Action item A -
Summarize the 1986 Ontario timeline in two sentences.
Action item B -
Reproduce the 1986 Ontario timeline word for word, from "Attorney General Scott" to "this new abortionist.".

Study text -
Attorney General Scott repeats his “no bail conditions can be set – there is nothing we can do” argument.

February, 1986

Health Minister Murray Elson accuses striking doctors in Sarnia of endangering the health of women seeking abortions. (This charge would seem to imply that pregnancy is a disease.)  The minister’s “outrage” echoes that of the NDP’s Bob Rae and the Toronto media feminists.

March 1, 1986

The Ontario Family Law Act is proclaimed law. It is one of the most radical pieces of social legislation. It calls for the automatic division of business as well as family property in a divorce, without any burden on the spouse who violates the marriage contract for frivolous or selfish reasons.

March, 1986

Dr. Nikki Colodny starts work in the Morgentaler “clinic.”  Provincial authorities take no action against this new abortionist.

May 6, 1986

Ontario’s Liberal government allows NDP member Evelyn Gigantes to slip in resolution at Justice Committee hearings prohibiting so-called discrimination against “sexual orientation.”

Record extracts -
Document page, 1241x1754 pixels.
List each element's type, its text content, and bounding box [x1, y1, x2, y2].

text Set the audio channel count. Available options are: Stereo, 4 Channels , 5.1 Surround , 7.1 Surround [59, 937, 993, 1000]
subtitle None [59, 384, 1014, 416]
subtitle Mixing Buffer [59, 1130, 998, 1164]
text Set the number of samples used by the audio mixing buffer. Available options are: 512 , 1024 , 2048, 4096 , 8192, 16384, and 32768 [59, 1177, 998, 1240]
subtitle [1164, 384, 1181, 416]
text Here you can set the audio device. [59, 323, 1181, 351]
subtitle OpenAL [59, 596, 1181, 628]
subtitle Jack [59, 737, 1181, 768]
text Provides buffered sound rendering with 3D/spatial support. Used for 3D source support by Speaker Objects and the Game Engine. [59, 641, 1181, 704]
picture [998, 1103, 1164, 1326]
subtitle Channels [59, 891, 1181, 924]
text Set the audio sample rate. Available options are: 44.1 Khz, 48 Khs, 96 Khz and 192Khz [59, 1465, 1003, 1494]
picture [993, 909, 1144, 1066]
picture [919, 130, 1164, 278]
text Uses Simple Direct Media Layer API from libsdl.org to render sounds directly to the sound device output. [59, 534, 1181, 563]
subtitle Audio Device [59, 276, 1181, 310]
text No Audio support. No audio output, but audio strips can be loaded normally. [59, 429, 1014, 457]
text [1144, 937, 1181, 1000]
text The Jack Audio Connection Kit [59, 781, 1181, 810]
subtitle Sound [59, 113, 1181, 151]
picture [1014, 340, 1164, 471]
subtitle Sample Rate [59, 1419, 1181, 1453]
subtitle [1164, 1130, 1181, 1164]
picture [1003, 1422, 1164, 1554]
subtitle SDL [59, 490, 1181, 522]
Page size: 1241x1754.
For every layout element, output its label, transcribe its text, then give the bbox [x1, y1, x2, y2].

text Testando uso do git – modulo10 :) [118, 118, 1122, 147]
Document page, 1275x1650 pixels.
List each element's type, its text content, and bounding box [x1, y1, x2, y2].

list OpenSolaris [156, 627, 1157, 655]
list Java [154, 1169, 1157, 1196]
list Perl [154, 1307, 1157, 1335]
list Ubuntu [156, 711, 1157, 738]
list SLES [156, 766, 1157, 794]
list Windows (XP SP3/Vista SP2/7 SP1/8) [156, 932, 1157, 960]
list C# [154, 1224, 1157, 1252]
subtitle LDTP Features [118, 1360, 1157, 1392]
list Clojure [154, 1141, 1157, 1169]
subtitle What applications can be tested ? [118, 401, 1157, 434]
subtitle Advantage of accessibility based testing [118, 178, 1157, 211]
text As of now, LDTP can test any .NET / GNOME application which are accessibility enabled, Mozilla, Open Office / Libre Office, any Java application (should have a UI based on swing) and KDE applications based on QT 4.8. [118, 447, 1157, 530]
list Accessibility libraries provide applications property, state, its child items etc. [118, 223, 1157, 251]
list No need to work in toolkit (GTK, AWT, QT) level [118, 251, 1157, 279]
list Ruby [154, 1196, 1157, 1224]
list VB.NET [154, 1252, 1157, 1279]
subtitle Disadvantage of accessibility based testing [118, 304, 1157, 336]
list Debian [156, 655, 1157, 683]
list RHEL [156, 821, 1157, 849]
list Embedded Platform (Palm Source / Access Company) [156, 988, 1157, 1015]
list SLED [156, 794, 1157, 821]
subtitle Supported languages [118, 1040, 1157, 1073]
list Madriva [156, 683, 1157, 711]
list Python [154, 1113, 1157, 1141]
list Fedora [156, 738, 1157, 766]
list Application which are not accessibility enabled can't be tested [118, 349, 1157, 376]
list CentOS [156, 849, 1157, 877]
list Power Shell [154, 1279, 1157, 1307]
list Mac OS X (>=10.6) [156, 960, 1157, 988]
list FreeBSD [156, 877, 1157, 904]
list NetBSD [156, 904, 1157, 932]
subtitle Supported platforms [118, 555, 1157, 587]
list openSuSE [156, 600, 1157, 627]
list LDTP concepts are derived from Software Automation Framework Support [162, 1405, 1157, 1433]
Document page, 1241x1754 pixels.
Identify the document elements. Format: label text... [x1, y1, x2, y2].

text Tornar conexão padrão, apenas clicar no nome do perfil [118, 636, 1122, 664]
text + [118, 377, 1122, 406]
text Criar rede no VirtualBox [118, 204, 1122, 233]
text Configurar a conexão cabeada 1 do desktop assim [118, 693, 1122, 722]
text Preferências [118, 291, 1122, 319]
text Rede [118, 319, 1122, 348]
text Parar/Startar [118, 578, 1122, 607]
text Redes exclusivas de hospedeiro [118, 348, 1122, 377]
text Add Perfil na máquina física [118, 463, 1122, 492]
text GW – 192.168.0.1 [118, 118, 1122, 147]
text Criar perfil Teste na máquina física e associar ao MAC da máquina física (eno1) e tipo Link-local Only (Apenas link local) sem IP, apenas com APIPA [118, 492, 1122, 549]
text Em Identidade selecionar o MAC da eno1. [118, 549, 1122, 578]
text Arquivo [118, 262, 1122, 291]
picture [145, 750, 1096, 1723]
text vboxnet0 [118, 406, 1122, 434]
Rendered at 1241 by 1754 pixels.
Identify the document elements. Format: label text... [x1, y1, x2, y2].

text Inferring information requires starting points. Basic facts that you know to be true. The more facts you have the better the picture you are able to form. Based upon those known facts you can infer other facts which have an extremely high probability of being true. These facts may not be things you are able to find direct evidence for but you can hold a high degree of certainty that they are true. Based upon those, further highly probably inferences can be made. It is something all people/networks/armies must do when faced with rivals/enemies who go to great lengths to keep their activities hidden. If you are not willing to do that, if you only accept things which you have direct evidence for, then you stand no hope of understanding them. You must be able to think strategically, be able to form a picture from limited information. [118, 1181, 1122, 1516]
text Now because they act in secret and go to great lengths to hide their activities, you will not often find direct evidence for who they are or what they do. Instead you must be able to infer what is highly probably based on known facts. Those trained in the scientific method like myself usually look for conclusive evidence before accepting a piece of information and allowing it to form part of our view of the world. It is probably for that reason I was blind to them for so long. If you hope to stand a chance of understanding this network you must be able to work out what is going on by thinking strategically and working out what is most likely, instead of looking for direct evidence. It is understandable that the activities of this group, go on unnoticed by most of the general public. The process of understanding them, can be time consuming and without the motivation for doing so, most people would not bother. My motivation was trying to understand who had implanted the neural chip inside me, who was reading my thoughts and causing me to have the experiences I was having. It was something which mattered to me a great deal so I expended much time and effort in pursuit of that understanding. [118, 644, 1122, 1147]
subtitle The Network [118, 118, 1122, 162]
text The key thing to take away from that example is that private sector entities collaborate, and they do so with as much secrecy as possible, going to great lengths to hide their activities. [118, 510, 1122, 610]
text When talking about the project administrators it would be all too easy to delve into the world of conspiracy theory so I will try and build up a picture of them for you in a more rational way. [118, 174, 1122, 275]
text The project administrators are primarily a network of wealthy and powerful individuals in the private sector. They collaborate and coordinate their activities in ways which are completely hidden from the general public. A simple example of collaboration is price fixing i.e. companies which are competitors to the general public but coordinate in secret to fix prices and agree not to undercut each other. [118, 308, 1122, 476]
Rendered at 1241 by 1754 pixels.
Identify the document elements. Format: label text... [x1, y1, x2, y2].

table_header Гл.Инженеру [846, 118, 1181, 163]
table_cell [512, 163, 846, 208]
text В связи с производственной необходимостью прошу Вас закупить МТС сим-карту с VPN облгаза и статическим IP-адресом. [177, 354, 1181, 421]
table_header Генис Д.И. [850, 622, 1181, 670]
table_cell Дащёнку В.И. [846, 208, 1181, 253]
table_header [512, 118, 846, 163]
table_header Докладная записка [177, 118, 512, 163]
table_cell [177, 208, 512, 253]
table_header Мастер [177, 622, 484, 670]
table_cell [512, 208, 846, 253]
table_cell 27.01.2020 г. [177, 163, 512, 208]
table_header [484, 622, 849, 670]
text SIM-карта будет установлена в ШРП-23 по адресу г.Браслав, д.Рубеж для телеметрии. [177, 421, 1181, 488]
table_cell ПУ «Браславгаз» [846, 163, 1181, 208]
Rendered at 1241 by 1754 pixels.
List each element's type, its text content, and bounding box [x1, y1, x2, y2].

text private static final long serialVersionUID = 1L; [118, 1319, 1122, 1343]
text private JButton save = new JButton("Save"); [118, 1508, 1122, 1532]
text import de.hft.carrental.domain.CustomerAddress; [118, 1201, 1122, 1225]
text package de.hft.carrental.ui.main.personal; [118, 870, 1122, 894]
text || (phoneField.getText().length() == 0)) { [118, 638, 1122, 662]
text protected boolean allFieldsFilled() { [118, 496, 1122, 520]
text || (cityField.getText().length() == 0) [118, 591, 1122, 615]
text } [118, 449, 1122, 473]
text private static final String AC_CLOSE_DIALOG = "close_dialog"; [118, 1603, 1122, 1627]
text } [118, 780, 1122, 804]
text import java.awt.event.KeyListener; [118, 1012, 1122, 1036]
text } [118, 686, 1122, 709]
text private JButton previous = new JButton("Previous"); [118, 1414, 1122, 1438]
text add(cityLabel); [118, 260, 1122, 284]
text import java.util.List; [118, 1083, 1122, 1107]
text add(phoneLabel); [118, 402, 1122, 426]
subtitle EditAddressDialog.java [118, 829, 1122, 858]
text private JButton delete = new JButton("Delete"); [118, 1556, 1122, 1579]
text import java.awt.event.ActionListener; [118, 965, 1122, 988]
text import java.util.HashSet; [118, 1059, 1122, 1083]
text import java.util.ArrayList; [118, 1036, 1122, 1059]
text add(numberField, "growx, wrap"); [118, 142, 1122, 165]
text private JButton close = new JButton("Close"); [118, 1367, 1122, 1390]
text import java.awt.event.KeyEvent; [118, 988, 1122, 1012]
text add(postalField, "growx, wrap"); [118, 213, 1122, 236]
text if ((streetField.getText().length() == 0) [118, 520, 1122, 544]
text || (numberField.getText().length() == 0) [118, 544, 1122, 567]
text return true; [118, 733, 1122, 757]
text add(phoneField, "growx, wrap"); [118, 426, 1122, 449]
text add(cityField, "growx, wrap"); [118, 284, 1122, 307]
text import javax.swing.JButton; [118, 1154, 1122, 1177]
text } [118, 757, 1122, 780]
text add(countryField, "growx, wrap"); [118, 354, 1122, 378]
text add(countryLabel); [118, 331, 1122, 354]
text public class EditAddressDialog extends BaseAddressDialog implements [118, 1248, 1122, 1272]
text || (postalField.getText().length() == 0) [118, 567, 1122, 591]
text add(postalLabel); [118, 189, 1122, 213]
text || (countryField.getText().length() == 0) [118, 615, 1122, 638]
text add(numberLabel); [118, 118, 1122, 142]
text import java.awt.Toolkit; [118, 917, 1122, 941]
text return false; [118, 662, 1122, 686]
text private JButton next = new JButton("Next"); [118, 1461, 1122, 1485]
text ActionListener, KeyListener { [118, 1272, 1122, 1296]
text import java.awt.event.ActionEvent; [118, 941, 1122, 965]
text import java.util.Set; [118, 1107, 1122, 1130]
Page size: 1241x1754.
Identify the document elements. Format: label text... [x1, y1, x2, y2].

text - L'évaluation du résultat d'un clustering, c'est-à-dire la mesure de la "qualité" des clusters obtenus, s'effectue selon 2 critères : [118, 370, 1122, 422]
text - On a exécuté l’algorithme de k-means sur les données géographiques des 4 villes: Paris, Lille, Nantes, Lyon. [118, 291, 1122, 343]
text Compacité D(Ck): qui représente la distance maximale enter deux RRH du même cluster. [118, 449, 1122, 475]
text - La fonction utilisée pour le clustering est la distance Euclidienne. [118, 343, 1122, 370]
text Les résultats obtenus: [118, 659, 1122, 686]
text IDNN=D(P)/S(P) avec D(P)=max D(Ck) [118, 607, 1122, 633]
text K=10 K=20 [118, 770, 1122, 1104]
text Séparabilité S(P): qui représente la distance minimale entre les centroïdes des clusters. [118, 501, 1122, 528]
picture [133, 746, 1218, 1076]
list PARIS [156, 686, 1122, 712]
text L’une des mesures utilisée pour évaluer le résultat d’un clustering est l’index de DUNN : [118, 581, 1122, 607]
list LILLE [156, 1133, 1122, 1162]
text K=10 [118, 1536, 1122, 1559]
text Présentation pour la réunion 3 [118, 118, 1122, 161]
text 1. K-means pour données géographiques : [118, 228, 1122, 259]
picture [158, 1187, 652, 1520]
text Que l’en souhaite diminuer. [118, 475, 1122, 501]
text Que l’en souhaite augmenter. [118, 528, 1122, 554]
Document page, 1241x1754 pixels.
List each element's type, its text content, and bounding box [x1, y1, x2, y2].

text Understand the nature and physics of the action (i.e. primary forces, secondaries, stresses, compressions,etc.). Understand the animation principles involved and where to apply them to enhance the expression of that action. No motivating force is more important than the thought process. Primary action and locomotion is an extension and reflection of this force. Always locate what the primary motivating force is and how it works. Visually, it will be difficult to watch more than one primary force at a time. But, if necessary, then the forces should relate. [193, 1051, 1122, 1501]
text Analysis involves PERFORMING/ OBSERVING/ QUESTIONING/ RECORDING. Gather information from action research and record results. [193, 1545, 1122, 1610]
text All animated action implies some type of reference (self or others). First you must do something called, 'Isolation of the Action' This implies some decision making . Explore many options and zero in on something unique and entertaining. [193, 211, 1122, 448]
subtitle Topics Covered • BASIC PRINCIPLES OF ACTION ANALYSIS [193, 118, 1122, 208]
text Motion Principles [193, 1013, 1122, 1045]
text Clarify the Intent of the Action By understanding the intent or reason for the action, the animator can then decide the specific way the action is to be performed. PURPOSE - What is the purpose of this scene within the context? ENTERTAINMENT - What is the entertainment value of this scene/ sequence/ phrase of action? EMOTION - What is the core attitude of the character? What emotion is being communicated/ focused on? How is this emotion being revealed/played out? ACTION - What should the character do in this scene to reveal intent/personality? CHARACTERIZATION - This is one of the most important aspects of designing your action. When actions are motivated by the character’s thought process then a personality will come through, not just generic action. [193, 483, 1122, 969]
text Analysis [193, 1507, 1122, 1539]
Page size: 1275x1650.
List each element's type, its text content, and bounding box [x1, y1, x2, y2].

Written answer A -
The timeline records that Attorney General Scott repeated his argument that no bail conditions could be set, that Health Minister Murray Elson accused striking doctors in Sarnia of endangering women seeking abortions, and that Dr. Nikki Colodny began work in the Morgentaler clinic without action from provincial authorities. It also notes that the Ontario Family Law Act, which it calls one of the most radical pieces of social legislation, became law on March 1, 1986, and that on May 6, 1986, NDP member Evelyn Gigantes was allowed to slip in a resolution at Justice Committee hearings prohibiting discrimination against "sexual orientation."

Written answer B -
Attorney General Scott repeats his “no bail conditions can be set – there is nothing we can do” argument.

February, 1986

Health Minister Murray Elson accuses striking doctors in Sarnia of endangering the health of women seeking abortions. (This charge would seem to imply that pregnancy is a disease.)  The minister’s “outrage” echoes that of the NDP’s Bob Rae and the Toronto media feminists.

March 1, 1986

The Ontario Family Law Act is proclaimed law. It is one of the most radical pieces of social legislation. It calls for the automatic division of business as well as family property in a divorce, without any burden on the spouse who violates the marriage contract for frivolous or selfish reasons.

March, 1986

Dr. Nikki Colodny starts work in the Morgentaler “clinic.”  Provincial authorities take no action against this new abortionist.